Business,  Digitalisierung,  en,  Software & scripting

Automatic release-note and test guide creation in TFS

Due to the need to increase the product quality and to reduce manual efforts i adapted the methodology of agile software development.

Initial Situation

  • We needed to avoid that stuff was going to be implemented without reflecting the value.
  • We had to ensure that every developer, tester, trainer, sales man etc. was able to understand, why the software development made each change, and what is it good for.
  • The colleages had days of effort to note down, redact, reformat and publish online-manuals, traing documentation etc for each version.

Our goals

  • Establish a process in which an idea or recommendation is only implemented when it has a value which is worth its effort.
  • Ensure that everybody can easily comprehend the intensions and goals of every single change.
  • Reduce the manual effort for documentation and publishing the changes in the software.

The way i went

Before our developers got directly their tasks from everybody in the company who had an idea.

So at first i had to establish a working instance (product management) which ensures, that every recommendation is checked before done.

Then i developed a process based on the old MSF for Agile Template (yes, it was 2012) to adapt the very easy to understand way of creating user stories:

        As a <role>, 
        I want <goal/desire>
        so that <benefit>

original Connextra 2001 style

Then i added a field for „acceptance-criteria“ which was not yet available at the old MSF agile template, to ensure that before starting software development, the colleages of the product management team had to reflect, what to test the implementation against.
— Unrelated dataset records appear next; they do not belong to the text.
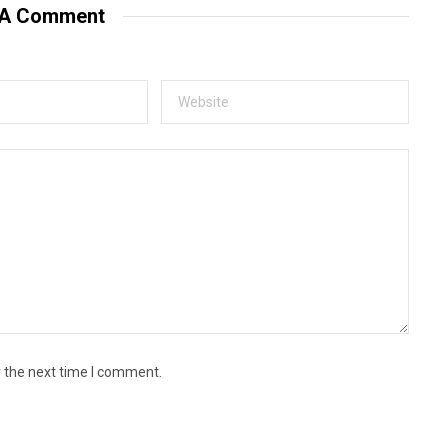
 A Comment
r the next time I comment.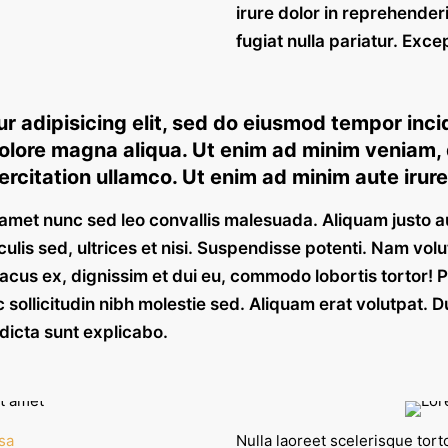
irure dolor in reprehenderi
fugiat nulla pariatur. Exce
r adipisicing elit, sed do eiusmod tempor inci
dolore magna aliqua. Ut enim ad minim veniam, 
rcitation ullamco. Ut enim ad minim aute irure
t amet nunc sed leo convallis malesuada. Aliquam justo 
culis sed, ultrices et nisi. Suspendisse potenti. Nam vol
acus ex, dignissim et dui eu, commodo lobortis tortor! P
c sollicitudin nibh molestie sed. Aliquam erat volutpat. 
dicta sunt explicabo.
sa
Nulla laoreet scelerisque torto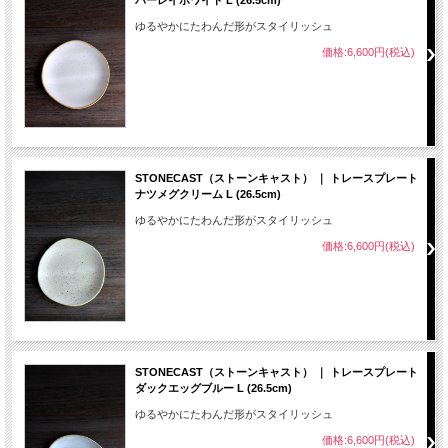
バーレイホワイト L (26.5cm)
ゆるやかにたわんだ形がスタイリッシュ
価格:6,600円(税込)
STONECAST（ストーンキャスト） ｜ トレースプレート
ナツメグクリーム L (26.5cm)
ゆるやかにたわんだ形がスタイリッシュ
価格:6,600円(税込)
STONECAST（ストーンキャスト） ｜ トレースプレート
ダックエッグブルー L (26.5cm)
ゆるやかにたわんだ形がスタイリッシュ
価格:6,600円(税込)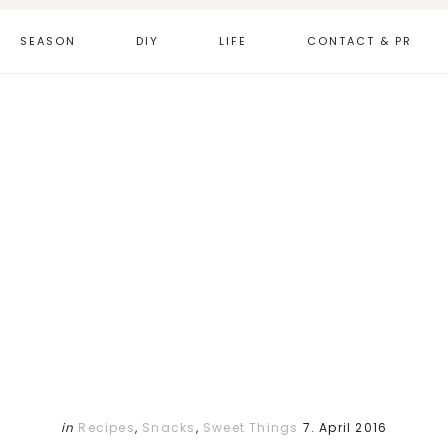
SEASON
DIY
LIFE
CONTACT & PR
in
Recipes
,
Snacks
,
Sweet Things
7. April 2016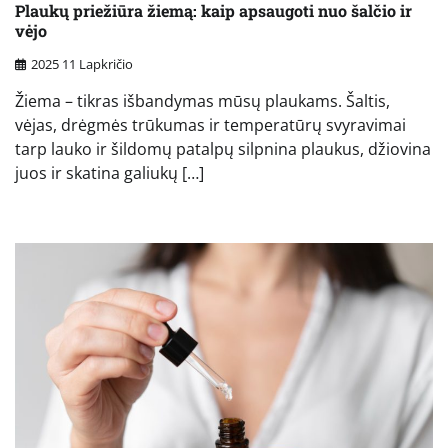
Plaukų priežiūra žiemą: kaip apsaugoti nuo šalčio ir
vėjo
2025 11 Lapkričio
Žiema – tikras išbandymas mūsų plaukams. Šaltis,
vėjas, drėgmės trūkumas ir temperatūrų svyravimai
tarp lauko ir šildomų patalpų silpnina plaukus, džiovina
juos ir skatina galiukų […]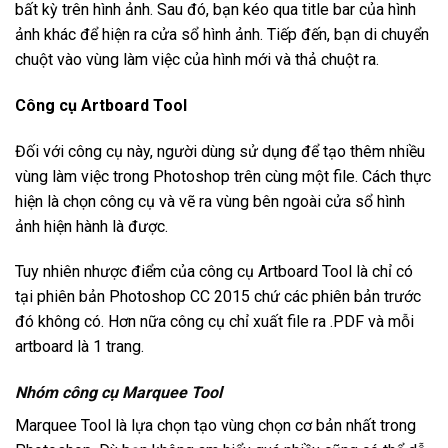
bất kỳ trên hình ảnh. Sau đó, bạn kéo qua title bar của hình
ảnh khác để hiện ra cửa sổ hình ảnh. Tiếp đến, bạn di chuyển
chuột vào vùng làm việc của hình mới và thả chuột ra.
Công cụ Artboard Tool
Đối với công cụ này, người dùng sử dụng để tạo thêm nhiều
vùng làm việc trong Photoshop trên cùng một file. Cách thực
hiện là chọn công cụ và vẽ ra vùng bên ngoài cửa sổ hình
ảnh hiện hành là được.
Tuy nhiên nhược điểm của công cụ Artboard Tool là chỉ có
tại phiên bản Photoshop CC 2015 chứ các phiên bản trước
đó không có. Hơn nữa công cụ chỉ xuất file ra .PDF và mỗi
artboard là 1 trang.
Nhóm công cụ Marquee Tool
Marquee Tool là lựa chọn tạo vùng chọn cơ bản nhất trong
For the transition from „new“ to „active“ this field became mandatory.

I added a field called „release-notes„, where we could note down, what we wanted to tell our customers on delivery of the feature. So… Which benefits this brings, what it means regarding their working process, where it could be reached etc.

Afterwards the colleages were easily able to countercheck whether user-story, acceptance-criteria and release-notes fit together. If only one of those three attributes contradicts one of the others this user story had to be reworked before it could be pushed to the developers.

The result is, that now the recommendations and ideas we start developing are reasonable and already well documented.

The last step for reducing the manual publishing effort was to use the SSRS coming with the TFS-SQL to generate an report which contains everything that is needed for publishing a document containing the changes in the delivered version and a small WORD-macro to

  • extract the content from all the tables,
  • remove the crappy MS-format assignements
  • replace them by real stylesheets
  • generate an table of contents (TOC) with proper Links to the topics based on the assigned styles
  • and save it as PDF which can be delivered with the version.

Finally we added some parameters to the report.

This allows everybody in the company to easily generate release notes for every combination of base-version to update-version. We can now even deliver the information what changed between two specific versions, per customer!
And we can easily check what changed underneath a specific area-path (eg. at the accounting-module or for external interfaces) for reworking our trainings etc.